FLOW MODE As an alternative to native enqueuing we can also send one stream of audio to the player and let Music Assistant stitch the songs together (with gapless or crossfade). This mode is used by default for Airplay and snapcast and will be used by DLNA and Cast if crossfade gets enabled. Downside of this approach is that Google cast (and most DLNA players) looses metadata display (on the speaker itself). Some DLNA players support "icy metadata" which is what we send to inform what is playing.

Player Perfect Sync

Audio sync between speakers is only possible if there is accurate knowledge of the exact (millisecond-precise) timestamp a player played each audio frame.
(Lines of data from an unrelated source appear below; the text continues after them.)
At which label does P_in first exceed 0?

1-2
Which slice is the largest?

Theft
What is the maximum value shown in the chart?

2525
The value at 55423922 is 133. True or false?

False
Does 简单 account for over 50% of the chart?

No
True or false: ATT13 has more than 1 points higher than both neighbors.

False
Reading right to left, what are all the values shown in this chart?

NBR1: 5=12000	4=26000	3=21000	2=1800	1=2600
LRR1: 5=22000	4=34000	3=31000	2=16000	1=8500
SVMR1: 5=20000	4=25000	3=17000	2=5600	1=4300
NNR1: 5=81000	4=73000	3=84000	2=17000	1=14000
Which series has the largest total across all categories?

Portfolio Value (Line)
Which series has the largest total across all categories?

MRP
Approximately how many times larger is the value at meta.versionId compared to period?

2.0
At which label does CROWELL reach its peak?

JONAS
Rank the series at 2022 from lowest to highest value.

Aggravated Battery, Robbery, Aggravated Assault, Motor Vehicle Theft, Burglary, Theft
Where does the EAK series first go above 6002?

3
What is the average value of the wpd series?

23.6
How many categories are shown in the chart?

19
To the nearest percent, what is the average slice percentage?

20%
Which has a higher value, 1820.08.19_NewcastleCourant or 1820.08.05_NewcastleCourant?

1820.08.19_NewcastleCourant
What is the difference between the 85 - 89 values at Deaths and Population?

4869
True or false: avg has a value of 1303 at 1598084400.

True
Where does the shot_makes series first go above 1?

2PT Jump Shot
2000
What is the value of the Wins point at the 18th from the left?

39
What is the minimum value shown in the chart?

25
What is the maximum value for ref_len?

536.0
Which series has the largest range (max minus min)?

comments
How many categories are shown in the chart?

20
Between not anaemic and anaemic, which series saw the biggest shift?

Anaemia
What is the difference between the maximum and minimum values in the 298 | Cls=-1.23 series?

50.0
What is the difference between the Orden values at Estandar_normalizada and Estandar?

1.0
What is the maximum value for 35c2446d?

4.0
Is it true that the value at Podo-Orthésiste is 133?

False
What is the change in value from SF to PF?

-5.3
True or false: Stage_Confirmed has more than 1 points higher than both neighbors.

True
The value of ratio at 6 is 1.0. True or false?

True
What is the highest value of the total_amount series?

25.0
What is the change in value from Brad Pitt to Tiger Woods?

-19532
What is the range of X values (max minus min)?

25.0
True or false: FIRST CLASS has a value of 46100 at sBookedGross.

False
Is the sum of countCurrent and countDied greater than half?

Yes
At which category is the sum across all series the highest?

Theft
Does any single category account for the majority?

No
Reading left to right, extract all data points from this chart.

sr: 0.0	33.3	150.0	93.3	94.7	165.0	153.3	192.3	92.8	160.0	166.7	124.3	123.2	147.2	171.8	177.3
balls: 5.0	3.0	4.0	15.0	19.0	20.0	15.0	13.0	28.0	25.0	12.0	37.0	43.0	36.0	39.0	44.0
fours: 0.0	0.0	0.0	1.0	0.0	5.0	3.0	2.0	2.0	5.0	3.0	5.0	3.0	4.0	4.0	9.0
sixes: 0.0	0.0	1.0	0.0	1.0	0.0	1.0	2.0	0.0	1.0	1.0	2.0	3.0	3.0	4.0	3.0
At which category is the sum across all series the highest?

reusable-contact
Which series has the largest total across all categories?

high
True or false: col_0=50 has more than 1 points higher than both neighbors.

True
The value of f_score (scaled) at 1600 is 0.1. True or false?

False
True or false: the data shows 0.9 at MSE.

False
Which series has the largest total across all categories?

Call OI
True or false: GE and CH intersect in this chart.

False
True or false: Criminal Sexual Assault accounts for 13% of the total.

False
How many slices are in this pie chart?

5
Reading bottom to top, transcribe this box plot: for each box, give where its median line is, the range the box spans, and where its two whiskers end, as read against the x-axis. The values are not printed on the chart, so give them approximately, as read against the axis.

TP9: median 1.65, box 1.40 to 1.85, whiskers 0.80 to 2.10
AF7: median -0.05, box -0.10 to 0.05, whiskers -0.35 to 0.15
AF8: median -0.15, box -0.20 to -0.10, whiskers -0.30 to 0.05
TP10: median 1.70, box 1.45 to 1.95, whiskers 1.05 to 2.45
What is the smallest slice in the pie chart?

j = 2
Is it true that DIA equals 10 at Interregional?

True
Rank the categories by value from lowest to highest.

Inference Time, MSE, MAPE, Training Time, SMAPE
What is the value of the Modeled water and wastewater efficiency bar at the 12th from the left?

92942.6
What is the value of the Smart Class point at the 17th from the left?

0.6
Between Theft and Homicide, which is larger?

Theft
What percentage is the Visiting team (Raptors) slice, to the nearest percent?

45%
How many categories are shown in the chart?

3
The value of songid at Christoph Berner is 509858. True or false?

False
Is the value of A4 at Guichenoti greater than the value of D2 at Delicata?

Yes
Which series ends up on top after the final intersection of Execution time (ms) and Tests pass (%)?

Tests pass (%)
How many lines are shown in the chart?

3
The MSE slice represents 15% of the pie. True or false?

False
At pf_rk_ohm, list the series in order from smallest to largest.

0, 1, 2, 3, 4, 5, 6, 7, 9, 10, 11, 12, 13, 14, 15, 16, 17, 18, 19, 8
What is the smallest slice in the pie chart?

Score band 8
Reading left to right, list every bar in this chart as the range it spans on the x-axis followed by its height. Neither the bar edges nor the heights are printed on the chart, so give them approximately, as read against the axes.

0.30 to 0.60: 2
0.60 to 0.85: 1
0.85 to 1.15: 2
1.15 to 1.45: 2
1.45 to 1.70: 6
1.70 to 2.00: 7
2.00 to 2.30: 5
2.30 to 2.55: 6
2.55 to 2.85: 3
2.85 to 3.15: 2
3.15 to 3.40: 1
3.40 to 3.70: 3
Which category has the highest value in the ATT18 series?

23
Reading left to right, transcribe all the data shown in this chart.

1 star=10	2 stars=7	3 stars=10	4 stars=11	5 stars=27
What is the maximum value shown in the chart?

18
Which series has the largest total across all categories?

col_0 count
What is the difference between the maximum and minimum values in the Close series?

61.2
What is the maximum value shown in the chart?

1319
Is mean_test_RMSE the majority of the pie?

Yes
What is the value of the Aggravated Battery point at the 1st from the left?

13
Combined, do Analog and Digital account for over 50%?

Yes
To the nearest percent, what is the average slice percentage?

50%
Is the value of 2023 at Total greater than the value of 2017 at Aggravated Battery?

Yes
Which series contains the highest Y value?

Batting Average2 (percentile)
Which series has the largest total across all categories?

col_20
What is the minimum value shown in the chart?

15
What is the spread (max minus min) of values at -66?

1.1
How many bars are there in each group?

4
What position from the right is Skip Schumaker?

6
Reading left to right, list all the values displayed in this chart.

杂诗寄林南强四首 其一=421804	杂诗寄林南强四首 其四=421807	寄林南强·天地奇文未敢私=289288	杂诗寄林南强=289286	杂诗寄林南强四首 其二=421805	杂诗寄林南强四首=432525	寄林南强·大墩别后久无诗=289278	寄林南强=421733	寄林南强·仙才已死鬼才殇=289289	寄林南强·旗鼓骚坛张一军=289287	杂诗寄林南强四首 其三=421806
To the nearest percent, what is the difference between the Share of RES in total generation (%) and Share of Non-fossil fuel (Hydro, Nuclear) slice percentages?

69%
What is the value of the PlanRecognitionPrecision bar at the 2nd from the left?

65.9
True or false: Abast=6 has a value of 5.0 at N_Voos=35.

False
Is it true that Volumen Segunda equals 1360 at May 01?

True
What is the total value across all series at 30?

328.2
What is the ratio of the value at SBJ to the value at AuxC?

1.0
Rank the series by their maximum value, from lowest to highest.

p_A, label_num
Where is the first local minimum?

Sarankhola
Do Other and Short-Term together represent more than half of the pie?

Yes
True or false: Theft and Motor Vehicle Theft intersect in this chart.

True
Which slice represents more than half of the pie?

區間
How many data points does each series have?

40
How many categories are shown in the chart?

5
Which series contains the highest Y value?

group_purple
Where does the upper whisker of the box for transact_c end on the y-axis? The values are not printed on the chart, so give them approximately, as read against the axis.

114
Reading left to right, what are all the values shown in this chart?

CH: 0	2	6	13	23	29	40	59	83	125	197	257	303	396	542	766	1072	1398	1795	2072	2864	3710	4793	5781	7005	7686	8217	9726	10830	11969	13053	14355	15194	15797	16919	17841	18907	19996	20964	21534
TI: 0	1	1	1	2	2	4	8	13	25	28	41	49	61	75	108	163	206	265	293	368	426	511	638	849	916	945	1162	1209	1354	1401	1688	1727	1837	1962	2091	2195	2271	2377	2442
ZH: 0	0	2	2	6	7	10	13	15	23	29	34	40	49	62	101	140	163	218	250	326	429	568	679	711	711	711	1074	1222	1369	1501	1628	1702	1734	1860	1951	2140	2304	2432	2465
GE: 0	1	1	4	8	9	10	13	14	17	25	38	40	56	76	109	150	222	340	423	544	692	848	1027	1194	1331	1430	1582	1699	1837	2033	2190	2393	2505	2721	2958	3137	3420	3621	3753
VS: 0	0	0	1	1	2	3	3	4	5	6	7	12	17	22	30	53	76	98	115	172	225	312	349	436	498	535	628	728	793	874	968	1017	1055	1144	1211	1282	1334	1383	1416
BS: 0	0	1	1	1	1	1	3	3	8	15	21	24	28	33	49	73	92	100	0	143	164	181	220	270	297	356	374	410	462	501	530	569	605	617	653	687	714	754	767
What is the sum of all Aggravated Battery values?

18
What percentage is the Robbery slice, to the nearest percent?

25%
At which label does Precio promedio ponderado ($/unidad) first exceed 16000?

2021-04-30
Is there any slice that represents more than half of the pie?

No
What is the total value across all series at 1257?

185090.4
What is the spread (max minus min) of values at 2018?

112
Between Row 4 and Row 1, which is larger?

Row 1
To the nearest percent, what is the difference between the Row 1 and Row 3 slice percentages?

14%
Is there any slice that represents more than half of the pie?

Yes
In practice there are 2 common strategies used to sync audio:

1) Sending timestamped frames to each player - there is one master clock and audio frames are sent to each receiving device in a sync group including the timestamp. So each player will have knowledge when it should play each frame and it can drop or inject frames to keep in sync. This strategy is often used in the proprietary protocols such as Google Cast, Sonos, Roon RAAT, BluOS and even Apple Airplay (RAOP). This is by far the best (most precise) sync method because each player is responsible for sending the correct audio frames to the DAC (or digital transport).

2) Server-side corrected sync. Each player is sent the audio stream from the centralized source and then the server keeps track of each player's latency and corrects it by pausing/forwarding, playing faster/slower or injecting frames. This is easier to implement because the only thing needed client-side is accurate progress reporting of the client (how many milliseconds it played) and the server contains all the centralized logic to keep the sync. This is used by, for example, slimproto (squeezebox) and snapcast.

How well the time synchronisation works depends on multiple factors but often you will find that strategy 1 is superior to strategy 2 and/or strategy 2 needs tweaking to get it right. For instance on snapcast you often hear skipping (small disturbances to the sound while its adjusting) and slimproto works very poorly with wifi based devices due to changing player latency.

RECOMMENDATION: To have the best synced audio experiences of players, try to stick with one ecosystem and, if possible, choose one of the options that implement strategy 1 (proprietary protocol). Airplay is favoured because it a very good sync protocol that originally was proprietary but has been reverse engineered. You can now have airplay targets in both commercially available audio gear (even high end equipment) and DIY devices. It outperforms all the strategy 2 stream protocols by a wide margin. The same applies to a $35 chromecast audio puck with the google cast protocol. It works really well out of the box.